#### [WHAT YOU ARE ASKED TO DO]
Set out every row below as a numbered list and drop any blank lines.

#### [SUPPLIED DATA]
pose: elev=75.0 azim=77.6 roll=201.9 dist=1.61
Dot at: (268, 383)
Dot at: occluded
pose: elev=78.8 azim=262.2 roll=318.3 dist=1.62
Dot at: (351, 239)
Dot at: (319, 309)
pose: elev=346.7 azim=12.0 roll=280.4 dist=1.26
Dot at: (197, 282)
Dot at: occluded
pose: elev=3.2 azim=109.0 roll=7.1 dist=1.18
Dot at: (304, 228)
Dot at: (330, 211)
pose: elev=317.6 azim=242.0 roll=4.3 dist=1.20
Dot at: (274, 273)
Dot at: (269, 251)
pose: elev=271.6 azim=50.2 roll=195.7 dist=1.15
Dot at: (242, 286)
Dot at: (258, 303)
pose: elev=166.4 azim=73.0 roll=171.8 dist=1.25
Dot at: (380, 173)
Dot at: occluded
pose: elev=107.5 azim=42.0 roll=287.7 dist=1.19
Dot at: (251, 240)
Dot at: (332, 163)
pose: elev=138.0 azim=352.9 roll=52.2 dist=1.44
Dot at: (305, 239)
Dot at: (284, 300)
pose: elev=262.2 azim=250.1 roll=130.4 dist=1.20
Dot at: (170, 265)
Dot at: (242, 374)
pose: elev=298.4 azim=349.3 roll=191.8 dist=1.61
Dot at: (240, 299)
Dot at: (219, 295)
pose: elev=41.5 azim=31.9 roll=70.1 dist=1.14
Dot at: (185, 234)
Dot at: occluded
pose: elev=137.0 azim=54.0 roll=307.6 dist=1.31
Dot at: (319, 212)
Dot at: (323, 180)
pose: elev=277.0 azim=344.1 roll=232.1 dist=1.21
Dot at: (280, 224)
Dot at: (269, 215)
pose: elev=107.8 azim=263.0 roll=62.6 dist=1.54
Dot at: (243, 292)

#### [FULL OUTPUT]
1. pose: elev=75.0 azim=77.6 roll=201.9 dist=1.61
2. Dot at: (268, 383)
3. Dot at: occluded
4. pose: elev=78.8 azim=262.2 roll=318.3 dist=1.62
5. Dot at: (351, 239)
6. Dot at: (319, 309)
7. pose: elev=346.7 azim=12.0 roll=280.4 dist=1.26
8. Dot at: (197, 282)
9. Dot at: occluded
10. pose: elev=3.2 azim=109.0 roll=7.1 dist=1.18
11. Dot at: (304, 228)
12. Dot at: (330, 211)
13. pose: elev=317.6 azim=242.0 roll=4.3 dist=1.20
14. Dot at: (274, 273)
15. Dot at: (269, 251)
16. pose: elev=271.6 azim=50.2 roll=195.7 dist=1.15
17. Dot at: (242, 286)
18. Dot at: (258, 303)
19. pose: elev=166.4 azim=73.0 roll=171.8 dist=1.25
20. Dot at: (380, 173)
21. Dot at: occluded
22. pose: elev=107.5 azim=42.0 roll=287.7 dist=1.19
23. Dot at: (251, 240)
24. Dot at: (332, 163)
25. pose: elev=138.0 azim=352.9 roll=52.2 dist=1.44
26. Dot at: (305, 239)
27. Dot at: (284, 300)
28. pose: elev=262.2 azim=250.1 roll=130.4 dist=1.20
29. Dot at: (170, 265)
30. Dot at: (242, 374)
31. pose: elev=298.4 azim=349.3 roll=191.8 dist=1.61
32. Dot at: (240, 299)
33. Dot at: (219, 295)
34. pose: elev=41.5 azim=31.9 roll=70.1 dist=1.14
35. Dot at: (185, 234)
36. Dot at: occluded
37. pose: elev=137.0 azim=54.0 roll=307.6 dist=1.31
38. Dot at: (319, 212)
39. Dot at: (323, 180)
40. pose: elev=277.0 azim=344.1 roll=232.1 dist=1.21
41. Dot at: (280, 224)
42. Dot at: (269, 215)
43. pose: elev=107.8 azim=263.0 roll=62.6 dist=1.54
44. Dot at: (243, 292)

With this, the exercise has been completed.